> **Extract to read**:
============

Ensemble Learning Explained! Part 2

5 min readMay 17, 2019

This is a two-part article on Ensemble Learning. The first part is linked here. This article is going to focus on the algorithm based on Bagging and Boosting

Algorithms based on Bagging

Bagging or Bootstrap Aggeregation is an ensmeble technique where the goal is to reduce the variance of a decision trees. The idea is to create multiple subsets on random from the original data, and train the decision tree on each of the model. As a result, we get multiple decision models, and average of these are used which is more robust than a single decision tree.

Under bagging algorithm, we have two techniques:

Bagging Meta-estimator
Random Forest

Bagging Meta-Estimator

Bagging estimator is used for both Classification and Regression problems. The typical bagging techniques follows these steps

Bootstrapping(Creating random subsets).
Subsets include all the features.
A custom base estimator is fitted on all of the smaller sets.
Prediction from each model is combined to get the final result.

The sample code for Bagging Classifier and Regressor is

BaggingClassifier(base_estimator=None, n_estimators=10, max_samples=1.0, max_features=1.0, bootstrap=True, bootstrap_features=False, oob_score=False, warm_start=False, n_jobs=None, random_state=None, verbose=0)class sklearn.ensemble.BaggingRegressor(base_estimator=None, n_estimators=10, max_samples=1.0, max_features=1.0, bootstrap=True, bootstrap_features=False, oob_score=False, warm_start=False, n_jobs=None, random_state=None, verbose=0)

Here the important parameters are:

base_estimator: It defines the base estimator to fit on random subsets of the dataset.
n_estimators: The number of base estimators in the ensemble.
max_sample: The number of samples to draw from X to train each base estimator.
max_features: number of features drawn from the dataset
n_jobs: The number of jobs to run in parallel.
random_state: random split

Random Forest

Random Forest is an extension of the previously mentioned bagging technique. The base_estimators for RF is decision trees. RF selects a feature that is the best split at each node of the decision tree.

Random subsets are created from the original dataset (bootstrapping).
At each node in the decision tree, only a random set of features are considered to decide the best split.

============

> **Records shown**:
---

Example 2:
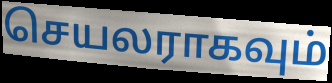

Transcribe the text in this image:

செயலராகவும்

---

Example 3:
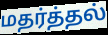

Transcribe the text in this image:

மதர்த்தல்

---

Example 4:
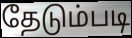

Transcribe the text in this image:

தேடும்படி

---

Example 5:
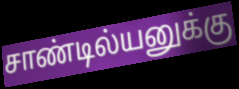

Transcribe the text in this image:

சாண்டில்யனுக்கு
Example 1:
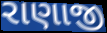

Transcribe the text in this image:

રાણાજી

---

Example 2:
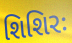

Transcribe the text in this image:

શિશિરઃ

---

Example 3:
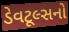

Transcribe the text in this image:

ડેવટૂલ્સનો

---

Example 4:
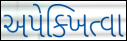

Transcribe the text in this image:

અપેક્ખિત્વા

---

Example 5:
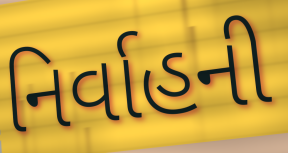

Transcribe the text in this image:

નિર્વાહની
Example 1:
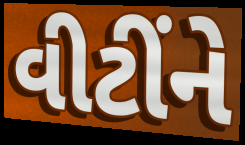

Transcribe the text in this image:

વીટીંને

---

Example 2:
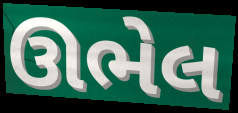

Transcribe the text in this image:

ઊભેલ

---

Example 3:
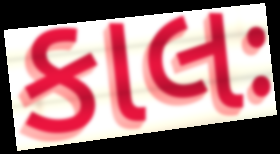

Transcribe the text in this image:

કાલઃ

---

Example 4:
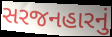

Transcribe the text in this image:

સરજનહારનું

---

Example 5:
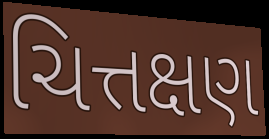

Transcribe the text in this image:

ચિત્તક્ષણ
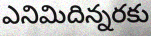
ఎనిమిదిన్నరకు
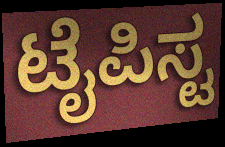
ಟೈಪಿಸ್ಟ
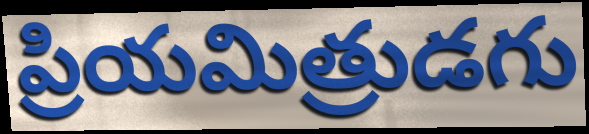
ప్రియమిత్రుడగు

============

> **Things to do**:
1. Could you copy all of the records word for word, leaving out the pictures?
2. Can you write the next part of the ensemble learning article, picking up after its last sentence?

> **The replies**:
1.
---

Example 2:

Transcribe the text in this image:

செயலராகவும்

---

Example 3:

Transcribe the text in this image:

மதர்த்தல்

---

Example 4:

Transcribe the text in this image:

தேடும்படி

---

Example 5:

Transcribe the text in this image:

சாண்டில்யனுக்கு
Example 1:

Transcribe the text in this image:

રાણાજી

---

Example 2:

Transcribe the text in this image:

શિશિરઃ

---

Example 3:

Transcribe the text in this image:

ડેવટૂલ્સનો

---

Example 4:

Transcribe the text in this image:

અપેક્ખિત્વા

---

Example 5:

Transcribe the text in this image:

નિર્વાહની
Example 1:

Transcribe the text in this image:

વીટીંને

---

Example 2:

Transcribe the text in this image:

ઊભેલ

---

Example 3:

Transcribe the text in this image:

કાલઃ

---

Example 4:

Transcribe the text in this image:

સરજનહારનું

---

Example 5:

Transcribe the text in this image:

ચિત્તક્ષણ
ఎనిమిదిన్నరకు
ಟೈಪಿಸ್ಟ
ప్రియమిత్రుడగు

2.
A decision tree model is fitted on each of the subsets.
Prediction from each model is combined to get the final result.

RandomForestClassifier(n_estimators=’warn’, criterion=’gini’, max_depth=None, min_samples_split=2, min_samples_leaf=1, min_weight_fraction_leaf=0.0, max_features=’auto’, max_leaf_nodes=None, min_impurity_decrease=0.0, min_impurity_split=None, bootstrap=True, oob_score=False, n_jobs=None, random_state=None, verbose=0, warm_start=False, class_weight=None)

Here the important parameters are:

n_estimators: It defines the number of decision trees to be created in a random forest. Generally, a higher number makes the predictions stronger and more stable, but a very large number can result in higher training time.
criterion: the function to be used for splitting (default=gini).
max_features: maximum number of splits thats required for split in each decision tree.
max_depth: maximum depth of the decision trees.
min_samples_split: Used to define the minimum number of samples required in a leaf node before a split is attempted. If the number of samples is less than the required number, the node is not split.
min_samples_leaf: This defines the minimum number of samples required to be at a leaf node. Smaller leaf size, larger noise.
n_jobs: number of jobs to run in parallel.
random_state: random split number.

Algorithms based on Boosting:

Boosting is an ensemble technique, where learners are learned sequentially with early learners fitting simple models to the data and then analyzing data for errors. In other words, we fit consecutive trees (random sample) and at every step, the goal is to solve for net error from the prior tree.

Some algorithms are:

AdaBoost
GBM
XGBM

There are few other Boosting algorithms like Catboost and Light GBA

AdaBoost(Adaptive Boosting)

In AdaBoost, Multiple sequential models are created, each correcting the errors from the last model. AdaBoost assigns weights to the observations which are incorrectly predicted and the subsequent model works to predict these values correctly. The steps in a typical Adaboost algorithm are as follows:

All observations are given equal weights at first.
A model is built on the subset of data.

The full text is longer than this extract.